Nel 1985, alle elezioni che portano al Colle Francesco Cossiga, i voti per la Cederna salgono ad otto e compare il nome di Tina Anselmi (tre voti), staffetta partigiana, a lungo deputata Dc e fresca presidente della commissione parlamentare d’inchiesta sulla P2. Un nome istituzionale che si affianca a quello di Nilde Jotti (tre voti). Ma è solo nel 1992, quando viene eletto Oscar Luigi Scalfaro, che nascono ben due “vere’ candidatura di una donna per il Quirinale. La prima e’, appunto, quella di Nilde Jotti. Sul nome dell’ex presidente della Camera dal 1979, poi riconfermata a tale carica per tre volte consecutive (caso unico nella storia repubblicana), storica compagna del leader e segretario del Pci nel II dopoguerra, Palmiro Togliatti, e deputata del Pci, i grandi elettori del Pds fanno quadrato per ben otto scrutini contro le diverse, e fallimentari, candidature della Dc. La Jotti raccoglie prima 183, poi 245 e infine 256 voti che ascolta dal suo banco con elegante distacco. E resta, ancora oggi, proprio della Jotti il record di preferenze (256 voti) ottenuto da una donna in uno scrutinio singolo per l’elezione a capo dello Stato. In quell’occasione, ottengono voti anche la stessa Tina Anselmi (18 voti al IX scrutinio) e Aureliana Alberici, all’epoca compagna del segretario del Pds, Achille Occhetto (due voti).

Le candidature senza successo di Jervolino e Bonino.

Nel 1999, quando viene eletto Carlo Azeglio Ciampi, due donne vengono candidate al Colle seriamente, ma prima che inizi la corsa ufficiale. Una è Rosa Russo Jervolino: deputata della Dc ed ex ministro all’Istruzione, poi all’Interno, è uno dei nomi su cui il centrosinistra ragiona in vista del Colle, ma in nome della ricerca di un accordo con l’allora Polo delle Liberta’ il nome della Jervolino, invisa a Berlusconi, viene subito scartato. L’altro nome è quello della storica esponente radicale, poi ministro degli Esteri e commissario della Ue, Emma Bonino che però viene candidata da un largo movimento d’opinione, specialmente via web, con una forte campagna mediatica che raccoglie molte adesioni popolari, ma che a differenza della Jervolino, non e’ mai presa in considerazione dai partiti per le candidature ufficiali. La corsa della Jervolino (16 voti) come della Bonino (13 voti), del resto, neppure inizia. Ciampi, infatti, viene eletto subito, al I scrutinio.

L’ultimo nome di donna, quello di Anna Finocchiaro.

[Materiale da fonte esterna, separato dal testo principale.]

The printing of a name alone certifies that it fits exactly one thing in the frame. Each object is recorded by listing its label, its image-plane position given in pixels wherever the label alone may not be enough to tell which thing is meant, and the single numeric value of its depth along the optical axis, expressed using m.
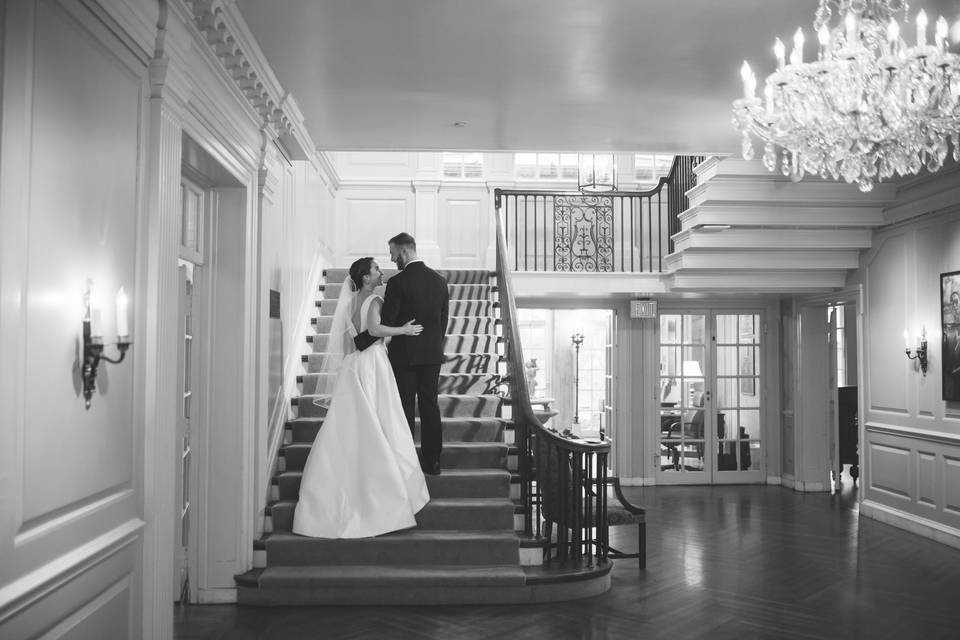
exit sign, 9.67
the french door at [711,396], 9.95
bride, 4.93
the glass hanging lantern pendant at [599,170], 10.16
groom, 5.27
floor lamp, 11.38
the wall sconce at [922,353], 6.91
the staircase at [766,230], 6.85
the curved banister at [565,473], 4.95
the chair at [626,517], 5.41
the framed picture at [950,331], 6.51
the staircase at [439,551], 4.67
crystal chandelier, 3.65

Alle elezioni del 2006 che vedono salire al Colle Napolitano, il solito movimento di opinione, supportato dai Radicali, ripresenta il nome della Bonino, anche in questo caso senza successo, mentre l’Idv vota in blocco la sua candidata di bandiera, Franca Rame (24 voti) e tre voti ‘perfidi’ compaiono per la compagna di D’Alema, Linda Giuva, ma candidature femminili vere e proprie non vengono avanzate, almeno non seriamente. Per vedere uscire, nelle trattative dei partiti, un nome ‘serio’ di donna candidato al Colle, bisogna attendere il 2013. Il nome e’ quello di Anna Finocchiaro. Il nome della senatrice E allora capogruppo del Pd al Senato lo mette, nella sua ‘rosa’, l’allora segretario del Pd, Pierluigi Bersani, e lo presenta anche s Berslusconi. Anche sette anni prima, nel 2006, era circolato il suo nome, ma senza speranze concrete. Lo stop alla corsa della Finocchiaro arriva da Matteo Renzi, due anni fa ‘semplice’ sindaco di Firenze e che neppure figura nell’elenco dei Grandi elettori: “Finocchiaro la ricordiamo per la splendida spesa all’Ikea con la scorta a fargli da carrello umano…”. Lei non la prende bene e definisce Renzi e i suoi attacchi quelli di un “miserabile”, ma la sua corsa, nel 201, finisce li’. Oggi che e’ presidente della I Affari costituzionali del Senato e segue passo passo l’iter delle riforme torna forte il suo, di nome come unica donna candidata al Colle.